Co do nowej próby postanowiłam się wstrzymać. Mam zbyt niepewny grunt pod nogami, aby już klarowały się jakieś konkrety. Jeszcze kilka rozmów, kilka zbiórek i wiele pomysłów... Nowa Ścieżka jeszcze chwilkę musi poczekać. Nie można na nią wejść z rozpędu...
Generalnie mówiąc (tak się chyba mówi po polsku?) - ciesze się, że czasem otaczają mnie tacy dobrzy i fajni Ludzie:)
PS. Przyznawać się! Kto obserwuje harc-bloga z ukrycia? :P
5 komentarze:
byle tylko do przodu ^^
i płynie się dalej.
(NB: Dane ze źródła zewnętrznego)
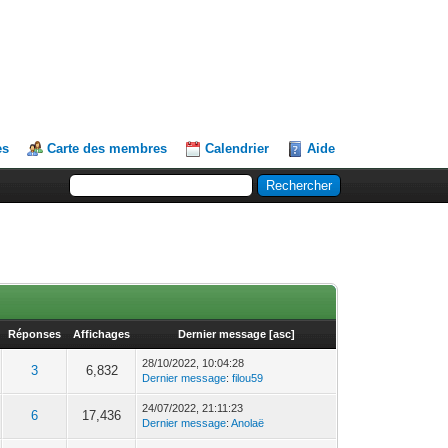
es
Carte des membres
Calendrier
Aide
Réponses
Affichages
Dernier message
[
asc
]
28/10/2022, 10:04:28
3
6,832
Dernier message
:
filou59
24/07/2022, 21:11:23
6
17,436
Dernier message
:
Anolaë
Jak to OlkA powiedziała, gdy się stoi to się cofa ;)
Ja obserwuję z ukrycia, przepraszam ;((((( !!! No a ogółem fota z kursu i wspaniały, boski i wypasiony na potęgę identyfikator ^^,
"Okręt mój płynie dalej, gdzieś tam" jak to kiedyś śpiewał KAT.
I.. Nie śpiesz się. Nikt ani nic Cię nie goni. To jest Twoja Droga, stawiaj kroki rozważnie, ale z radością. Szkoda byłoby zawracać z tak obiecującego szlaku..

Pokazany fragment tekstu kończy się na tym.